What this task involves: Turn the entries into a numbered list, from their first line through the line containing "10: (1174, 523)", both included. Omit blank lines and leave the pictures out.

(Multi-image point correspondence entries)
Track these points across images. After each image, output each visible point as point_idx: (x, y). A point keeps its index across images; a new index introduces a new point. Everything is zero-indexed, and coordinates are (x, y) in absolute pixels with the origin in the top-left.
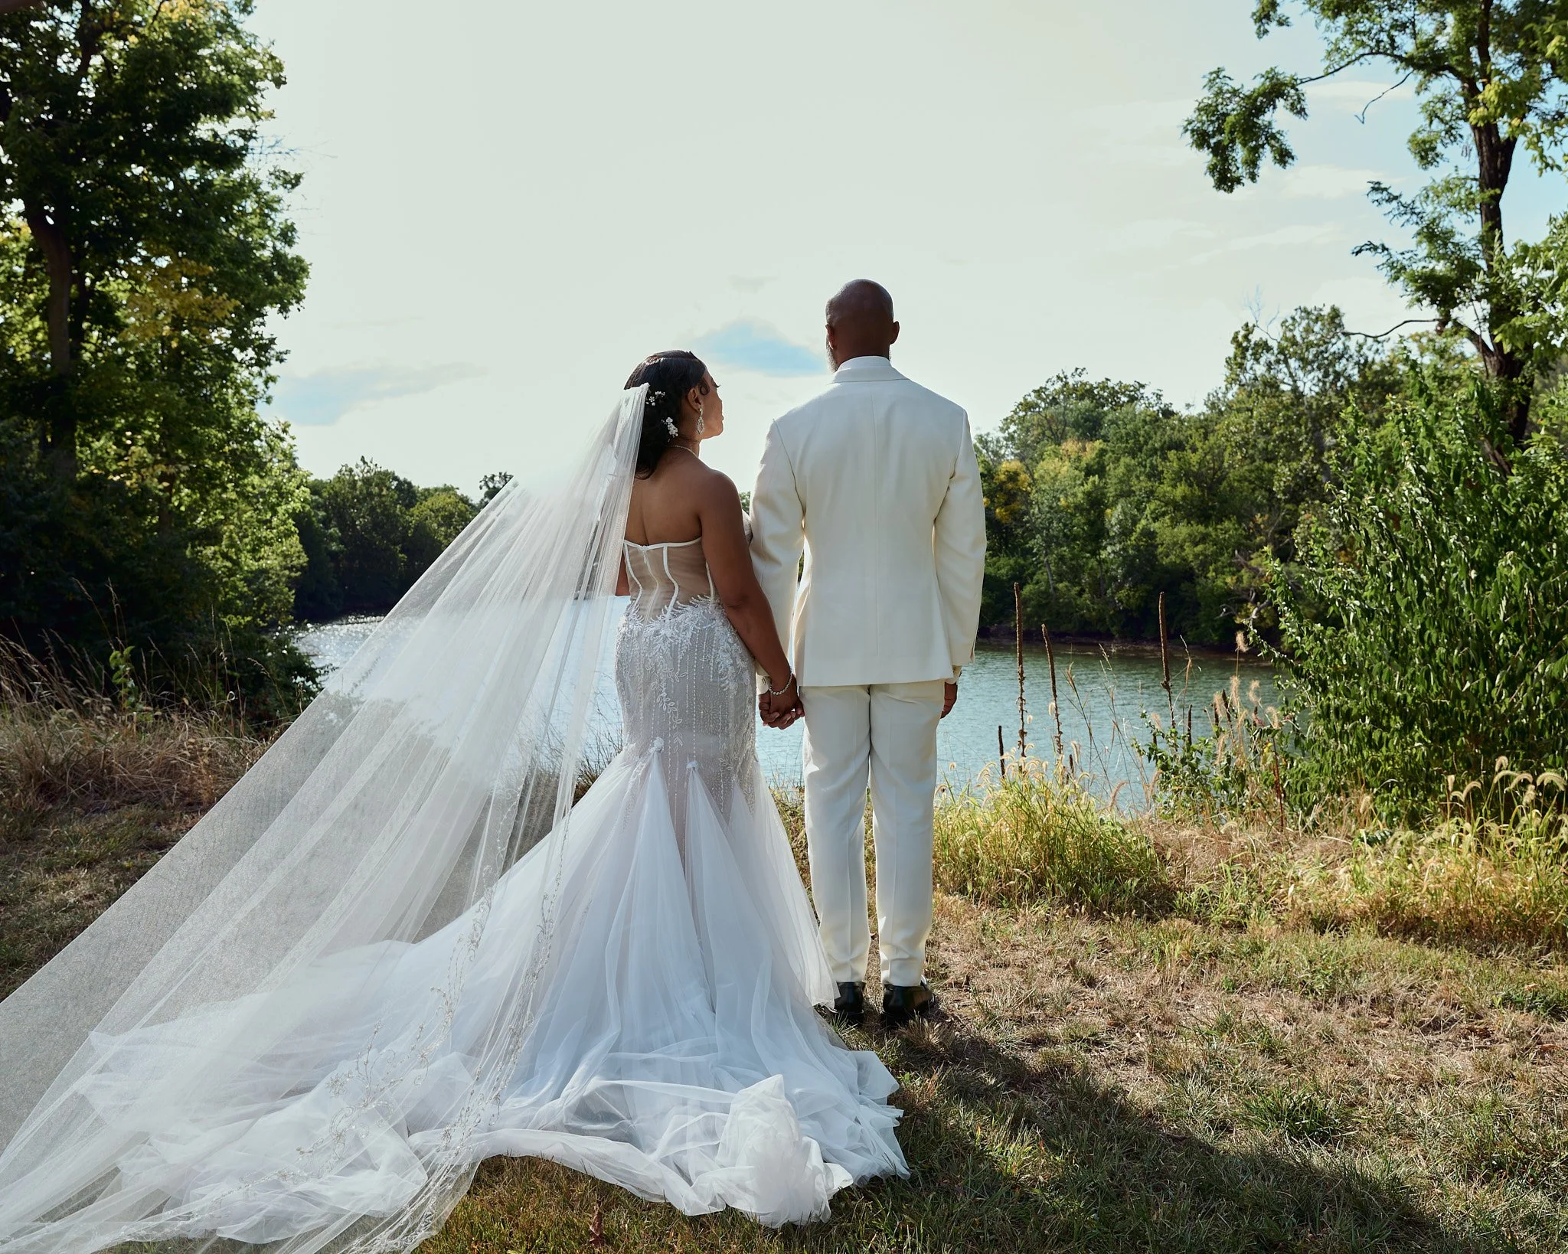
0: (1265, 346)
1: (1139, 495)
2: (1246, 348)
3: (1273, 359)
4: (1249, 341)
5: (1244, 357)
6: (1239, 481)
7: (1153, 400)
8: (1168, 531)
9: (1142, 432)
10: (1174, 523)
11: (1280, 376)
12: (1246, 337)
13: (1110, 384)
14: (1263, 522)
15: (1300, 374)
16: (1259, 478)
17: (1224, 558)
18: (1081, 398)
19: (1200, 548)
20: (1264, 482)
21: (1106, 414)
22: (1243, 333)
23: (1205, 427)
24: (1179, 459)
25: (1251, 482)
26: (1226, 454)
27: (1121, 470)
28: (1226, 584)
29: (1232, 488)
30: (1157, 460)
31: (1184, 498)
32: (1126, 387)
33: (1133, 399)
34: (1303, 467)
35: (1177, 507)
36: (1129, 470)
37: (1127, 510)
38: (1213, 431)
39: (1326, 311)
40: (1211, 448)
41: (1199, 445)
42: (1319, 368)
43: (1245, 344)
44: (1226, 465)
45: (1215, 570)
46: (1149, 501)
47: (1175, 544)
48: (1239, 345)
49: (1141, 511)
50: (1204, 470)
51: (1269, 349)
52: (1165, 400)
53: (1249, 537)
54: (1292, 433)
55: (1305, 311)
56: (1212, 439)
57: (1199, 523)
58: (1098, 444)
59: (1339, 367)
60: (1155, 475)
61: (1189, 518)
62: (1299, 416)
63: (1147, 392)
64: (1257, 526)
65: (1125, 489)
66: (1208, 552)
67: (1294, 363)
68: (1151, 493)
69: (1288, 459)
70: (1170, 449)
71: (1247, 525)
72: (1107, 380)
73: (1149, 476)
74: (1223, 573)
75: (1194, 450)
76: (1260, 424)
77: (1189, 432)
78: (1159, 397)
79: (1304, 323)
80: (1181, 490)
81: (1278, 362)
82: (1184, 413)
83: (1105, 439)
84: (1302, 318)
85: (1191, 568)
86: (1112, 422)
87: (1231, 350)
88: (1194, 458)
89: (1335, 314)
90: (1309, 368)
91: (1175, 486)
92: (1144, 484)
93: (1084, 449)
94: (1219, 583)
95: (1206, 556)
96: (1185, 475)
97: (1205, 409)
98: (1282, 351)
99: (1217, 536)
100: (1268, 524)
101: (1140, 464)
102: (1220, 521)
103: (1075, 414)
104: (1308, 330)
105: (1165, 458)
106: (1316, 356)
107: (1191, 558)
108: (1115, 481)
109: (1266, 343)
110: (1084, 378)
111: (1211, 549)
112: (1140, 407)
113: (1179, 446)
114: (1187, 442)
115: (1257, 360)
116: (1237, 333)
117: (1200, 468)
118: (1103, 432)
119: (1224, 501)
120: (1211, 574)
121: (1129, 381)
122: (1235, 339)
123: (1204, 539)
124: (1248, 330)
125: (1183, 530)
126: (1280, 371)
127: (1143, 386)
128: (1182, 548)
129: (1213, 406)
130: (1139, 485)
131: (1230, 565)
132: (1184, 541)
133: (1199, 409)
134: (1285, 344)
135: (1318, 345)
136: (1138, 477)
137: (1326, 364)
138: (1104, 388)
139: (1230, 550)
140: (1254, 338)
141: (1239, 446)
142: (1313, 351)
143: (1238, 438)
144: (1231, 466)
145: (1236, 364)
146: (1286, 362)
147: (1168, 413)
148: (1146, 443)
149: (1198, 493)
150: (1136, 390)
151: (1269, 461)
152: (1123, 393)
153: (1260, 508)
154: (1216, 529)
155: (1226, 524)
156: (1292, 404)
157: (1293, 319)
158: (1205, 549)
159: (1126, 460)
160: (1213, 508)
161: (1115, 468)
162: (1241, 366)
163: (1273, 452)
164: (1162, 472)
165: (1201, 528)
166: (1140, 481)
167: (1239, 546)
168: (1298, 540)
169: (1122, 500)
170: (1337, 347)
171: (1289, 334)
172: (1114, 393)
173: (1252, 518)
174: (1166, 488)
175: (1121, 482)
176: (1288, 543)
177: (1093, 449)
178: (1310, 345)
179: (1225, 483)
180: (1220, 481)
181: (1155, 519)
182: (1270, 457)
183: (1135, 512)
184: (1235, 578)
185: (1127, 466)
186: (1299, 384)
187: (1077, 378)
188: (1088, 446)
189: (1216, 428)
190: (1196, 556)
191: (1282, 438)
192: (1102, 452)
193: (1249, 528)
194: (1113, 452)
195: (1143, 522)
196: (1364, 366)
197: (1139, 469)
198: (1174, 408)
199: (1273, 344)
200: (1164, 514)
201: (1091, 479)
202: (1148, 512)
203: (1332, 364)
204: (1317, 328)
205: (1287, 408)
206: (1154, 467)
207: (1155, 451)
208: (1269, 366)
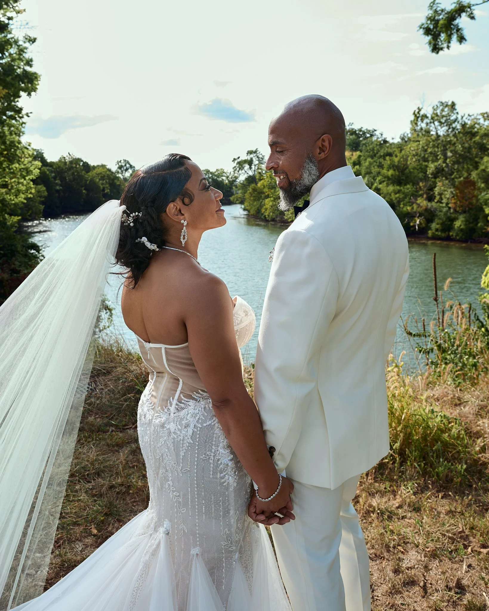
0: (425, 116)
1: (374, 173)
2: (418, 117)
3: (429, 121)
4: (419, 114)
5: (417, 120)
6: (413, 169)
7: (380, 136)
8: (385, 188)
9: (375, 149)
10: (388, 185)
11: (431, 128)
12: (418, 113)
13: (363, 129)
14: (423, 186)
15: (439, 128)
16: (421, 168)
17: (407, 200)
18: (351, 134)
19: (397, 195)
20: (424, 170)
21: (361, 141)
22: (417, 111)
23: (400, 147)
24: (390, 160)
25: (418, 170)
26: (409, 159)
27: (367, 164)
28: (407, 210)
29: (410, 172)
30: (382, 160)
31: (392, 175)
32: (369, 131)
33: (372, 136)
34: (439, 165)
35: (389, 178)
36: (370, 164)
37: (369, 180)
38: (404, 149)
39: (450, 103)
40: (403, 156)
41: (398, 154)
42: (447, 125)
43: (418, 115)
44: (409, 163)
45: (404, 204)
46: (378, 176)
47: (388, 193)
48: (416, 116)
49: (375, 180)
50: (400, 165)
51: (427, 117)
52: (384, 136)
53: (417, 191)
54: (435, 151)
55: (441, 102)
56: (403, 152)
57: (398, 185)
58: (358, 153)
59: (454, 125)
60: (381, 166)
61: (393, 183)
62: (438, 144)
63: (377, 133)
64: (420, 187)
65: (369, 170)
66: (401, 197)
67: (436, 123)
68: (379, 173)
69: (433, 161)
70: (387, 155)
71: (416, 187)
72: (362, 128)
73: (379, 166)
74: (406, 205)
75: (396, 156)
76: (423, 147)
77: (394, 150)
78: (382, 135)
79: (441, 108)
80: (391, 172)
81: (431, 123)
82: (391, 141)
83: (361, 151)
84: (440, 105)
85: (394, 203)
86: (364, 144)
87: (412, 118)
88: (396, 160)
89: (453, 105)
90: (442, 125)
91: (388, 171)
92: (376, 170)
93: (352, 155)
94: (405, 209)
95: (400, 199)
96: (392, 166)
97: (399, 140)
98: (432, 118)
99: (404, 191)
100: (425, 186)
101: (375, 161)
102: (405, 185)
103: (350, 141)
104: (443, 110)
105: (385, 159)
106: (446, 121)
107: (394, 199)
108: (364, 168)
109: (426, 115)
110: (353, 127)
111: (402, 196)
112: (374, 138)
113: (390, 155)
114: (394, 153)
115: (422, 122)
116: (415, 111)
117: (398, 164)
118: (360, 148)
119: (407, 177)
120: (402, 206)
121: (370, 128)
122: (414, 113)
123: (399, 191)
124: (420, 110)
125: (391, 188)
126: (431, 126)
127: (375, 130)
128: (390, 195)
129: (403, 139)
130: (375, 170)
131: (409, 202)
132: (391, 192)
133: (397, 140)
134: (433, 116)
135: (446, 117)
136: (374, 167)
137: (449, 124)
138: (360, 130)
139: (409, 196)
140: (422, 113)
141: (414, 155)
142: (445, 118)
143: (414, 152)
144: (411, 163)
145: (414, 123)
146: (433, 122)
147: (385, 142)
148: (377, 153)
149: (397, 173)
150: (373, 132)
151: (425, 161)
152: (368, 133)
153: (421, 180)
154: (404, 188)
155: (408, 186)
156: (436, 140)
157: (437, 106)
158: (400, 196)
159: (369, 160)
160: (403, 180)
161: (365, 163)
162: (416, 124)
163: (427, 158)
164: (383, 165)
165: (398, 188)
166: (374, 168)
167: (413, 195)
168: (436, 193)
169: (367, 176)
170: (453, 118)
171: (435, 112)
172: (364, 133)
173: (418, 184)
174: (384, 171)
175: (367, 168)
176: (432, 195)
177: (356, 155)
178: (443, 116)
179: (407, 170)
180: (405, 169)
181: (380, 183)
182: (426, 160)
183: (372, 180)
184: (411, 207)
185: (370, 162)
186: (439, 132)
187: (350, 127)
188: (354, 154)
189: (405, 148)
190: (396, 198)
191: (431, 153)
192: (360, 156)
193: (417, 188)
194: (364, 156)
195: (376, 184)
196: (464, 125)
197: (375, 163)
198: (388, 140)
199: (429, 116)
200: (384, 181)
201: (356, 167)
202: (377, 180)
203: (451, 124)
204: (446, 109)
205: (433, 141)
206: (380, 163)
207: (381, 157)
208: (427, 124)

Reply to the exercise:
1. Track these points across images. After each image, output each visible point as point_idx: (x, y). A point keeps its index across images; a new index introduces a new point. Everything is zero-indexed, and coordinates are (x, y) in absolute pixels with the origin in the top-left.
2. 0: (1265, 346)
3. 1: (1139, 495)
4. 2: (1246, 348)
5. 3: (1273, 359)
6. 4: (1249, 341)
7. 5: (1244, 357)
8. 6: (1239, 481)
9. 7: (1153, 400)
10. 8: (1168, 531)
11. 9: (1142, 432)
12. 10: (1174, 523)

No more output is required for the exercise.